Expected learning outcomes
Apply common operations (pre-processing, plotting, etc.) to datasets using Python. Explain the concept of supervised, semi-supervised, unsupervised machine learning and reinforcement learning. Explain how various supervised learning models work and recognize their limitations. Analyze which factors impact the performance of learning algorithms. Apply learning algorithms to datasets using Python and Scikit-learn and evaluate their performance. Optimize a machine learning pipeline using Python and Scikit-learn. Describe the main classes of clustering techniques. Implement k-means and hierarchical clustering. Motivate the need and choice of dimensionality reduction techniques.

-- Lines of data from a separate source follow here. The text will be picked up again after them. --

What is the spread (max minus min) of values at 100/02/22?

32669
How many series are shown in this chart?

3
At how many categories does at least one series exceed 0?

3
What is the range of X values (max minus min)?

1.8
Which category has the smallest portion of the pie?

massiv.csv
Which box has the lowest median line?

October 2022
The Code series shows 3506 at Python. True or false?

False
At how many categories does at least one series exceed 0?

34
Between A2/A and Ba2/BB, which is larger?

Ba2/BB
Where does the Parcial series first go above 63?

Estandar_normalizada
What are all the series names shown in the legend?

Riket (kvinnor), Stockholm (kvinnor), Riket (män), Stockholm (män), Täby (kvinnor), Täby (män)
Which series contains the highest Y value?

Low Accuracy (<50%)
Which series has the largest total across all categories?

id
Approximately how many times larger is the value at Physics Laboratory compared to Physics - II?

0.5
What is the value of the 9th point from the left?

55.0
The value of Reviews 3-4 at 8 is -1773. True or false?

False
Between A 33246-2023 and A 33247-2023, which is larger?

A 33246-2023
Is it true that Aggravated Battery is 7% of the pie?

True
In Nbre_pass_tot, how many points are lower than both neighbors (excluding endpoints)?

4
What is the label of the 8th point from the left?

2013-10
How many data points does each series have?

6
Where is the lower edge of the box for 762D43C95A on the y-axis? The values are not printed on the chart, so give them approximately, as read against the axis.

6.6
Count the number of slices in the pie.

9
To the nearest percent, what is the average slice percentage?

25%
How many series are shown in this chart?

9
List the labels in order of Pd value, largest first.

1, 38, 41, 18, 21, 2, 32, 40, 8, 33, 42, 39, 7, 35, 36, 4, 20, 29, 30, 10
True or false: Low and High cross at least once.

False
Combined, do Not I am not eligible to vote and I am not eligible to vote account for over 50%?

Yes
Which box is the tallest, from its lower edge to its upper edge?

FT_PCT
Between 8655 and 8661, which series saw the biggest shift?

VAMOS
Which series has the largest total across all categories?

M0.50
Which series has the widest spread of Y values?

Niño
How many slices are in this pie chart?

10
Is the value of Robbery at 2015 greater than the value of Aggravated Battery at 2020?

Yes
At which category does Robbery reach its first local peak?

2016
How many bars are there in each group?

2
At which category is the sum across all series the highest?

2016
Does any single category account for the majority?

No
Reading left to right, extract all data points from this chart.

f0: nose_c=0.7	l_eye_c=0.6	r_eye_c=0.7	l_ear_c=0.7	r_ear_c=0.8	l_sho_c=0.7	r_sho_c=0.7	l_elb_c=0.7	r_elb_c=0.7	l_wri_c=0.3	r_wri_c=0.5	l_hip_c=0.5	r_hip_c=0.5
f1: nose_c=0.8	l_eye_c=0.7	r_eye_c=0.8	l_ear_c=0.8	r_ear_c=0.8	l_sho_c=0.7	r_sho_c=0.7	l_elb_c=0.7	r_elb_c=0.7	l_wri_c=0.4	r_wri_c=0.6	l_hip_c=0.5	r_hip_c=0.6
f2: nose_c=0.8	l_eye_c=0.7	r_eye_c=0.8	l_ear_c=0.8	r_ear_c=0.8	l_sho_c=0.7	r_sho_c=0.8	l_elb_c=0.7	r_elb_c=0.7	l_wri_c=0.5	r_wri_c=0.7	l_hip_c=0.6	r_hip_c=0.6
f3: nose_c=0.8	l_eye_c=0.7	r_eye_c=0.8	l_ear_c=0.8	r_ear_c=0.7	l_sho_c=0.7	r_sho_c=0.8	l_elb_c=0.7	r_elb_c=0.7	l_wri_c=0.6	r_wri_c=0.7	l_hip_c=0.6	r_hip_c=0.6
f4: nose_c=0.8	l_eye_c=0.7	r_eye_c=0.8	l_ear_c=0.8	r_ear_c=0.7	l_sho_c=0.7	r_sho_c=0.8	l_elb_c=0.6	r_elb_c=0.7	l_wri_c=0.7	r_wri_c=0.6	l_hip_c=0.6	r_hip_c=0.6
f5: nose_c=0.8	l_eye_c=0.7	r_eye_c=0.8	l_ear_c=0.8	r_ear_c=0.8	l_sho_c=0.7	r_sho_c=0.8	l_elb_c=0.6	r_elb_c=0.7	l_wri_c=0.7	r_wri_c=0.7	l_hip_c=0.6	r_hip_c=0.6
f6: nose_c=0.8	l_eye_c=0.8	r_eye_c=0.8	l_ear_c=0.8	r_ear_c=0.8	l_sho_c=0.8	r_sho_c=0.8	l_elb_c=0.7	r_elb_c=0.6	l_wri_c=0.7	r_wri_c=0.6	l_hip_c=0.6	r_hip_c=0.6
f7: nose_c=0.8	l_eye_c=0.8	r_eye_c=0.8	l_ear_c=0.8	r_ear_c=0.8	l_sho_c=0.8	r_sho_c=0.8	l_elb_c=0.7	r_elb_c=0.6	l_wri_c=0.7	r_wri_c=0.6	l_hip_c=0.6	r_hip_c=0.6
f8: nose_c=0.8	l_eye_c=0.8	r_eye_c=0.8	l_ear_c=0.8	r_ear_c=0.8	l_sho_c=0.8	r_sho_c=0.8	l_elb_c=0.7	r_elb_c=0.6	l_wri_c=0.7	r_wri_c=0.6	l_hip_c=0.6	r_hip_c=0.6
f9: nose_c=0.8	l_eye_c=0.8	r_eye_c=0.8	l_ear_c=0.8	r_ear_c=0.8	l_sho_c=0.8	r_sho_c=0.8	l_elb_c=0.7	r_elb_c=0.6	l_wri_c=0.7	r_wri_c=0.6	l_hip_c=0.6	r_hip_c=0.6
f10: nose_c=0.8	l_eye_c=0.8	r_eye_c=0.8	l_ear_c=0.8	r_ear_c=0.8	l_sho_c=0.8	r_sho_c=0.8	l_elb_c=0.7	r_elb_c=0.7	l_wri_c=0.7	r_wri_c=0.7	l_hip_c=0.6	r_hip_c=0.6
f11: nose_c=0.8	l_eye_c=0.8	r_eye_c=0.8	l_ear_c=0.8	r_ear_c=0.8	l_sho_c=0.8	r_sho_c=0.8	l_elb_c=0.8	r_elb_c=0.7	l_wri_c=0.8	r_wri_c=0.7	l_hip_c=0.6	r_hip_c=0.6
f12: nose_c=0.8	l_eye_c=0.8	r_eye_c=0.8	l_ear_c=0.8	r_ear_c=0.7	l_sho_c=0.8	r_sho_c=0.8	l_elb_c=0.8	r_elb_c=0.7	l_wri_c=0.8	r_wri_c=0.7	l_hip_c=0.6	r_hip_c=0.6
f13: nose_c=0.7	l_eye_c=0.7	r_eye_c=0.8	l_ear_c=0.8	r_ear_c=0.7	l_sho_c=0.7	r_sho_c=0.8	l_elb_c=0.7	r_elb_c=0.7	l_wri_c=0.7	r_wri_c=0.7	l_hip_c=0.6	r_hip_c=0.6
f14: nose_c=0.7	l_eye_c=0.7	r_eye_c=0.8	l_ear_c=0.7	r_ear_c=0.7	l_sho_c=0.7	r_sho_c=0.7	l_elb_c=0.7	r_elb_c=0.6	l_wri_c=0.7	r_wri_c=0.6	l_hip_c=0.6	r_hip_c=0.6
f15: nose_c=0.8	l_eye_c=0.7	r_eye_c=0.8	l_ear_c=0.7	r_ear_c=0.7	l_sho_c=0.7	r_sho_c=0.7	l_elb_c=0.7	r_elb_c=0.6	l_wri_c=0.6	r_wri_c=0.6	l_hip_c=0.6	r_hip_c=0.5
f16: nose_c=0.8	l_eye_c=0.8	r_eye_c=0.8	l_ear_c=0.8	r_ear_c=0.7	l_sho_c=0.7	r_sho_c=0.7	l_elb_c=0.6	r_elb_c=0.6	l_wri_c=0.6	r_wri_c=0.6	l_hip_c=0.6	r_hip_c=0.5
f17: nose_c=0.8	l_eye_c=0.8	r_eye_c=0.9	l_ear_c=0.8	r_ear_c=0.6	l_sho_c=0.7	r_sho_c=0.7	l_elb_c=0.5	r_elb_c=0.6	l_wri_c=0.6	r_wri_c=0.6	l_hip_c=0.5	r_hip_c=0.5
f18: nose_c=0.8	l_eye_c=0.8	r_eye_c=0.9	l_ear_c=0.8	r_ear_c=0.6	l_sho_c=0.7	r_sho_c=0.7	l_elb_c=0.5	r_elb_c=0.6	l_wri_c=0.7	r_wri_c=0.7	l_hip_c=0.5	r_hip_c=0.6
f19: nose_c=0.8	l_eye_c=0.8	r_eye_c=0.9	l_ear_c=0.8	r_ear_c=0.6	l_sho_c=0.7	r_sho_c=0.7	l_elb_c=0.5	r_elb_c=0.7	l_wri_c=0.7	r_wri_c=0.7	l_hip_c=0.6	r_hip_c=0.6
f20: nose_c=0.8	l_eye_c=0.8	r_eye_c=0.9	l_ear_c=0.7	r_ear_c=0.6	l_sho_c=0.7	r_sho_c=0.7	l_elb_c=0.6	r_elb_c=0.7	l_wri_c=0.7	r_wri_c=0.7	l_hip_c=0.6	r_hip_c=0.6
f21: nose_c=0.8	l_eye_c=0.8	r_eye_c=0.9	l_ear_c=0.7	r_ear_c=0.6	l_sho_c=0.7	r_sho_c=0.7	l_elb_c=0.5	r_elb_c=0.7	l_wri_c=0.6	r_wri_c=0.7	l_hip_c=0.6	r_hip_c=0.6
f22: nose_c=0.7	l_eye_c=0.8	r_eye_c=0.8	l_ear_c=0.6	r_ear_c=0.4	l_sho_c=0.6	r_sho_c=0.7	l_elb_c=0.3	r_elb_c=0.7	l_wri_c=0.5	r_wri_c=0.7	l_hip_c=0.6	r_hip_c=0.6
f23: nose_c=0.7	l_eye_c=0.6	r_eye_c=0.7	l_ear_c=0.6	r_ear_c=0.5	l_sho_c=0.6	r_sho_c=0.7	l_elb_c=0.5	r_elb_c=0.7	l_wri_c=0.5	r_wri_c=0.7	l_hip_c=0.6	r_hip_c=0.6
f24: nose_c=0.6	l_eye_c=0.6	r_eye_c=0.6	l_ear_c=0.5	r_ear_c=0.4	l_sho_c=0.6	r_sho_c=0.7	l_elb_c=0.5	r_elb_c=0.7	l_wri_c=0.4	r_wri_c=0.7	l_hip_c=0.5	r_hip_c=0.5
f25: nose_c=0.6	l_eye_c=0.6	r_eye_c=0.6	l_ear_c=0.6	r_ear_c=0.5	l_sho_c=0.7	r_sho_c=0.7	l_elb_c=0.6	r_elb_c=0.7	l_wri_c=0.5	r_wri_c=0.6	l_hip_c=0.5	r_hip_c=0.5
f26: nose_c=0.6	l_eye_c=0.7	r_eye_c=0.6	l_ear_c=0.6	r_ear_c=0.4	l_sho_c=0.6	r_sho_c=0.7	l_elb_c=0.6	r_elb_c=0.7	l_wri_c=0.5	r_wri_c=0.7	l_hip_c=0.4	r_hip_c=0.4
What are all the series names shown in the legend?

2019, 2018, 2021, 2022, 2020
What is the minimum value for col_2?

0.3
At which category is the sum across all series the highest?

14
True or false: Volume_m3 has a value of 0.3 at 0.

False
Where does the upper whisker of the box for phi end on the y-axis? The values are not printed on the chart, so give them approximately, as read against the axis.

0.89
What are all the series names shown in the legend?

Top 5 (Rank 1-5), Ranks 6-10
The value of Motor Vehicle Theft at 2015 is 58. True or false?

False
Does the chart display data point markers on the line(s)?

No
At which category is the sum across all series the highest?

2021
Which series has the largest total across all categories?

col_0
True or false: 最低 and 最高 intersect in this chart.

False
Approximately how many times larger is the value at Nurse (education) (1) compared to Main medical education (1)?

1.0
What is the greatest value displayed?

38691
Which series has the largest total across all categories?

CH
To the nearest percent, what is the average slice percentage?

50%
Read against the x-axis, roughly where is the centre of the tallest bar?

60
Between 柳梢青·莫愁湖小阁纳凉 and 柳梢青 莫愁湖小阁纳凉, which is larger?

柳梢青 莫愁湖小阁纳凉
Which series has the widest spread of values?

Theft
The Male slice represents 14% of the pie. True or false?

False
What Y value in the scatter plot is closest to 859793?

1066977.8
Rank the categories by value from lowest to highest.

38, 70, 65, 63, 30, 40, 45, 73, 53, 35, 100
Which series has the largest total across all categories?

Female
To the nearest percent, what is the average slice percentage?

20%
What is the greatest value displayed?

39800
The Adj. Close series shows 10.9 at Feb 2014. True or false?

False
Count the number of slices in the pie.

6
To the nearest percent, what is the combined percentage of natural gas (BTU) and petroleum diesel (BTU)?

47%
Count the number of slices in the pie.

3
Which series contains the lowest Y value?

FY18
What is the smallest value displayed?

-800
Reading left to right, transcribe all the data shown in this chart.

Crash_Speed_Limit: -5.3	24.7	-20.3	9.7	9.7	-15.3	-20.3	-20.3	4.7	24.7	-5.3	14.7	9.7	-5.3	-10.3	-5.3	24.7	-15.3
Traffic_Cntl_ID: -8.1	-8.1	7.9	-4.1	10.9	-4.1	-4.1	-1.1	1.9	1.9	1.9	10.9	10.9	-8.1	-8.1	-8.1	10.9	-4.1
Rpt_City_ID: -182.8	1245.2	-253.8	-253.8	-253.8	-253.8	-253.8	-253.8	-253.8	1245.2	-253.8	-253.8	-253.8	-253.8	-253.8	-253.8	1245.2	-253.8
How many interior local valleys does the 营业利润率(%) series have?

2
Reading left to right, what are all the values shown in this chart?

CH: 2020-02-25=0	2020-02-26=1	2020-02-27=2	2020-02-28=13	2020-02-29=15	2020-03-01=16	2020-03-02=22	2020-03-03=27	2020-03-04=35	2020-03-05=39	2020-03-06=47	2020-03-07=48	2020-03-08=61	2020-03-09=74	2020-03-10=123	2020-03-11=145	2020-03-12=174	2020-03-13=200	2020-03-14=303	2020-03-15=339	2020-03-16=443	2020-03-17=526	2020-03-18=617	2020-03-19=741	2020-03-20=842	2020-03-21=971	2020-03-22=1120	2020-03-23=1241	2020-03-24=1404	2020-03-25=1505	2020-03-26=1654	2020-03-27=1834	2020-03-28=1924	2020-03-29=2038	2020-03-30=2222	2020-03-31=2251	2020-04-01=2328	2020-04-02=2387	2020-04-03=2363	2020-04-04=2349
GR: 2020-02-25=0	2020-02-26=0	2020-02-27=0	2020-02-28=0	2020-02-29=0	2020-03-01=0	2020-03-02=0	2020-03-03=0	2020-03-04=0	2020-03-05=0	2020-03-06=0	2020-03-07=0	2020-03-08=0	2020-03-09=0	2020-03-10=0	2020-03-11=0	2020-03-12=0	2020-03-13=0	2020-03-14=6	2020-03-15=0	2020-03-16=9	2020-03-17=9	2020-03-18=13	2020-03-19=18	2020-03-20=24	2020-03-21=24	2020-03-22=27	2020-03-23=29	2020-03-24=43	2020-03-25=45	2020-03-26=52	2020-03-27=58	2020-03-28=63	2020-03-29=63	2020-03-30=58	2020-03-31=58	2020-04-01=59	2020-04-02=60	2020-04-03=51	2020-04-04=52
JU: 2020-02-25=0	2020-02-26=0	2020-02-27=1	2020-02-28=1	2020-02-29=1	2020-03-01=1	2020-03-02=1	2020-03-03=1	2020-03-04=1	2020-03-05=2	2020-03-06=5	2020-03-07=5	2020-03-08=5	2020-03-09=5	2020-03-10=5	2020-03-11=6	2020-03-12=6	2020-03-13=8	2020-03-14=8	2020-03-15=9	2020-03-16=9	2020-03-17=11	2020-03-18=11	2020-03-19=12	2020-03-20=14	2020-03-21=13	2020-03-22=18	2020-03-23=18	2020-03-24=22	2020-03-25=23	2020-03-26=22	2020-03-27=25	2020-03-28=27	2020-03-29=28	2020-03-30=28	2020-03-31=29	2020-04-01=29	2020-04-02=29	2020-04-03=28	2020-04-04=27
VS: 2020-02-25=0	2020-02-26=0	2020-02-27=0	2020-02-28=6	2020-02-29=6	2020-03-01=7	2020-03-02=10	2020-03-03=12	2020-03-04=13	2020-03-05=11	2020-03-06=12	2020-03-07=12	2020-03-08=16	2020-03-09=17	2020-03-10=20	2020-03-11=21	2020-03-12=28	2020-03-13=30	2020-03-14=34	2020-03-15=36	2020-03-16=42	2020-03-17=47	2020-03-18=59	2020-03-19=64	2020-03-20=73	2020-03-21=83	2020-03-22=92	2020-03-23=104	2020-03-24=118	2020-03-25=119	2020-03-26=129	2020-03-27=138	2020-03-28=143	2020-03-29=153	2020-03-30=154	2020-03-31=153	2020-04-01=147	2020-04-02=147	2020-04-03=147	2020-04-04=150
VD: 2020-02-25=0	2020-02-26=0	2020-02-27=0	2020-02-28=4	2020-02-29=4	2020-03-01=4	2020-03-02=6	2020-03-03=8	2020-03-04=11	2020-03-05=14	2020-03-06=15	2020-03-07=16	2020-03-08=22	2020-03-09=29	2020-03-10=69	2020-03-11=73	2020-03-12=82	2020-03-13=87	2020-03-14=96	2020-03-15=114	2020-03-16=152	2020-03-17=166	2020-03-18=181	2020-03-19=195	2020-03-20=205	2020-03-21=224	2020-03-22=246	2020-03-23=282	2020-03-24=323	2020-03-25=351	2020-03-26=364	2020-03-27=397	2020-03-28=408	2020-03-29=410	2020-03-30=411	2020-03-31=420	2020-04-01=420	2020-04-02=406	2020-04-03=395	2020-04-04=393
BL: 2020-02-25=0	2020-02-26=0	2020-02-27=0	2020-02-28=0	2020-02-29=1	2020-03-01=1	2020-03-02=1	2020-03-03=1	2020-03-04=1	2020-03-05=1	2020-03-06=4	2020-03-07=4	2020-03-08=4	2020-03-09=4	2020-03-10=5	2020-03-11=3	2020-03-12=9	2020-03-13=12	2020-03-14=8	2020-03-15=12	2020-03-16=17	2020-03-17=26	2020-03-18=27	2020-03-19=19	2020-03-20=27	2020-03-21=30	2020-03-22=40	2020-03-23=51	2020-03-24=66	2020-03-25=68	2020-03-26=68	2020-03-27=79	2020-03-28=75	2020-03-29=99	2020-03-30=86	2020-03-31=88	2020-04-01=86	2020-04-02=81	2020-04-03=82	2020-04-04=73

Implement Principal Component Analysis (PCA) for feature extraction. Explain how deep neural networks work and their advantages. Train deep neural networks for classification and regression tasks. Explain the basic concepts and techniques of reinforcement learning. Describe how reinforcement learning could be applied in real world applications.
Prequisites
See coursepages
Learning opportunity structure
The courses in this program are MOOCs that can be followed for free. In order to earn a certificate a fee is required. AI Skills for Engineers: Supervised Machine Learning AI Skills: Introduction to Unsupervised, Deep and Reinforcement Learning
Learning Assessment
At the beginning of each course, you will have access to the assessment methods and criteria. Most of the assignments are completed throughout the course, but in some cases you might need to do a proctored exam at the end.